We have wonderful memories of being awakened in the morning by kookaburras, bell birds and raucous cockatoos and seeing the sky turn pink as flocks of galahs pass overhead. We remember driving miles (or rather, kilometers) without seeing cars but sharing the road with kangaroos and emus. We have watched a small wallaby eating breakfast just outside the screened door of our room, seen a platypus swim in a pond near Jenolan Caves, and watched koalas make their slow way from limb to limb in the eucalyptus trees.

We have ridden the ferries in Sydney Harbor and the river taxis in Brisbane, swum off a riverboat in the Murray River, sailed the Brisbane waters, flown over the Blue Lake in Mt. Gambier in a small plane, helped round up stray cattle on a farm in Victoria and seen the red supply boats leave Tasmania for the South Pole.

Once we rode through a small bushfire on the Central Coast and saw it jump the road before it went racing off through the bush on the other side.
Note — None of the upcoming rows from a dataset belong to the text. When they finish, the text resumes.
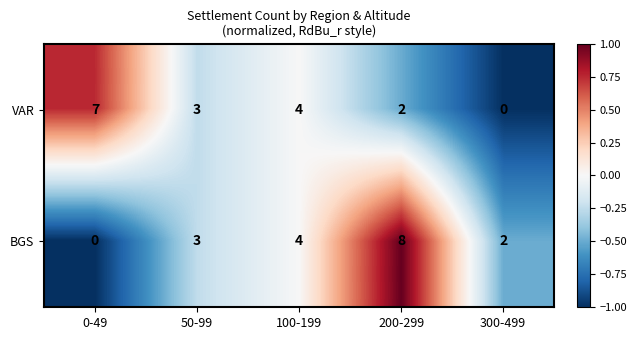

Reading left to right, transcribe all the data shown in this chart.

VAR: 0-49=7	50-99=3	100-199=4	200-299=2	300-499=0
BGS: 0-49=0	50-99=3	100-199=4	200-299=8	300-499=2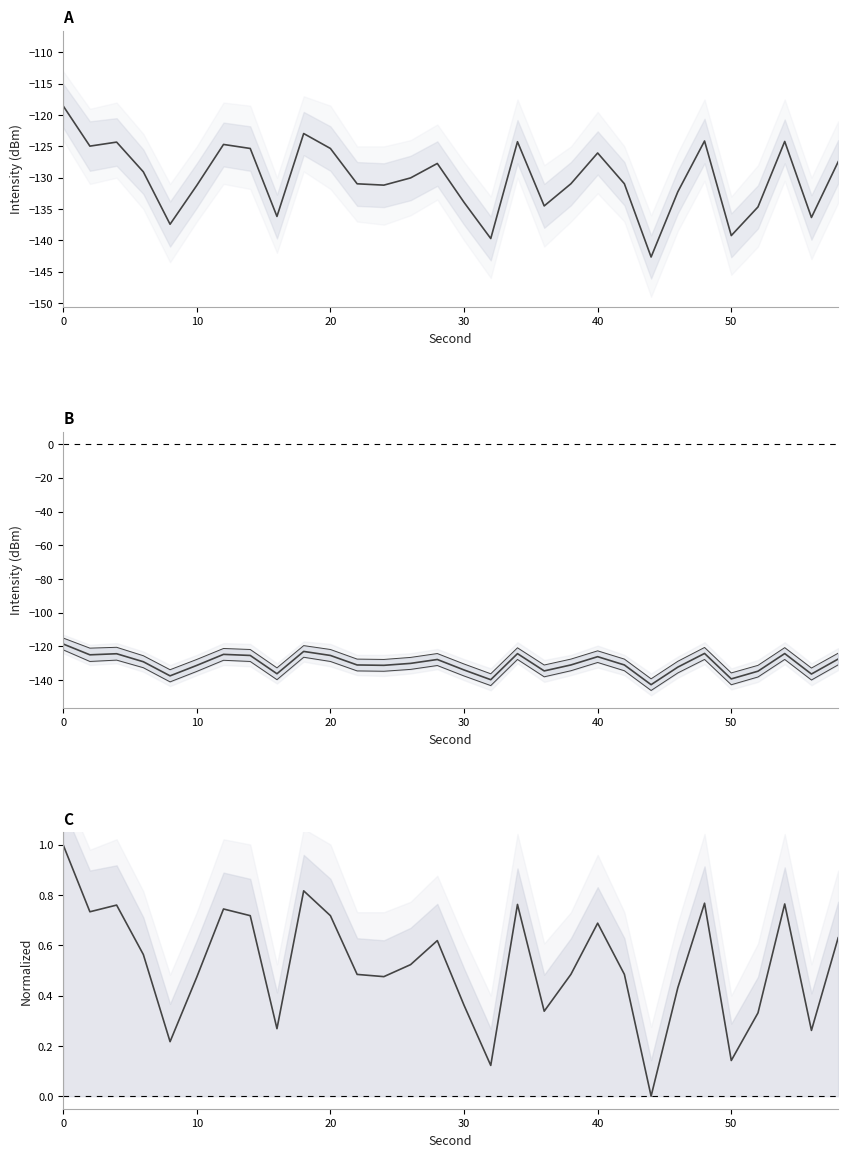

What is the sum of all intensity_upper values?

-3795.4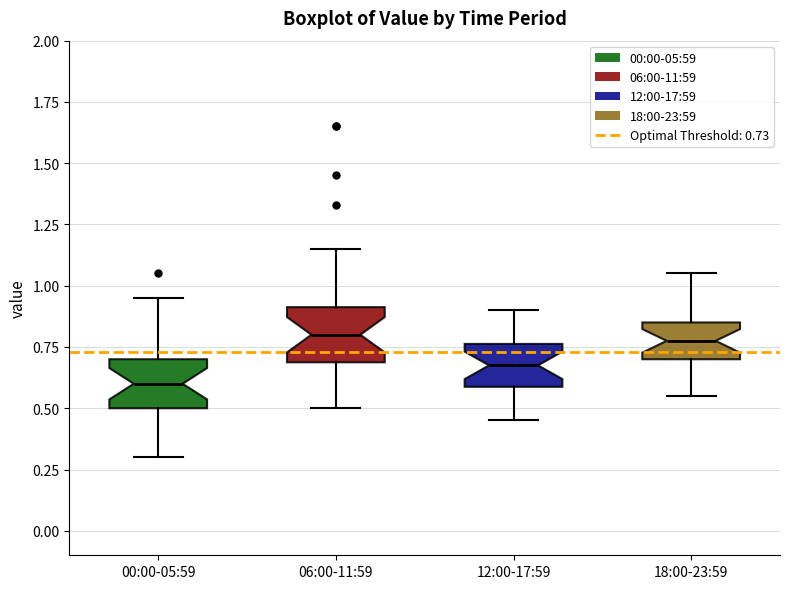

Which box's median line is the lowest?

00:00-05:59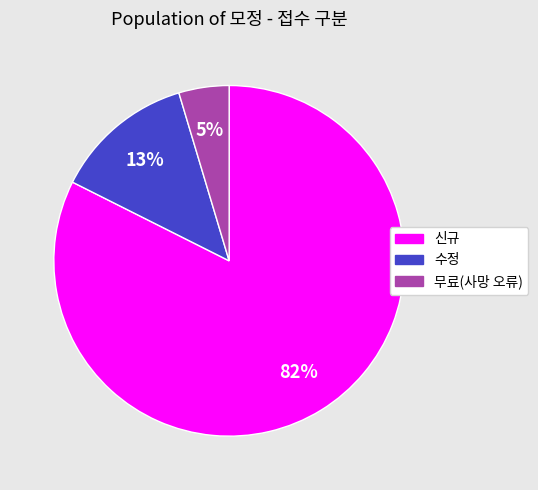

What is the largest slice in the pie chart?

신규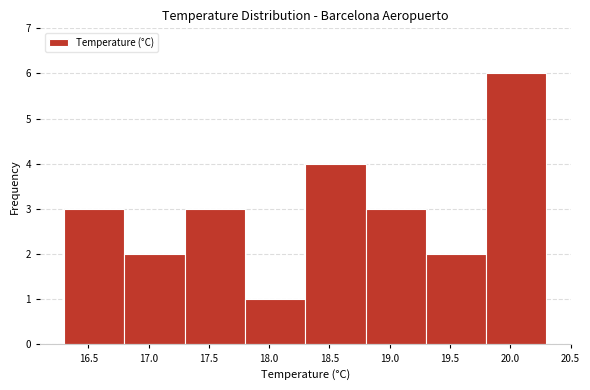

Which range on the x-axis has the tallest bar?

19.8 to 20.3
That was awesome, but absolutely nothing compared to what they are experiencing now. As we see picture after picture and hear report after report of the homes and wildlife caught in the path of the raging fires and the people stranded in coastal towns, we want to weep.
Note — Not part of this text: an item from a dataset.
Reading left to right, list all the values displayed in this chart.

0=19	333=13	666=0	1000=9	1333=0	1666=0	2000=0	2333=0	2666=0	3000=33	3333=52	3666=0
It is hard to tell from the reports whether places we have visited are in the path of the blaze and we have sent notes to friends, asking if they are all right. So far, all the replies we have gotten have been mostly good news. One friend in the Adelaide Hills said his son had lost outbuildings, but the house was saved. A report from Sydney is of terrible smoke and awful heat, but no fires nearby. The Brisbane area doesn’t seem to be affected yet and Christmas at the beach went on as usual.

We haven’t heard anything from The Blue Mountains, Tweed Valley, Victoria, or Tasmania.

We can only wait to hear, and hope.

Jean McCamy is a Wake Forest artist.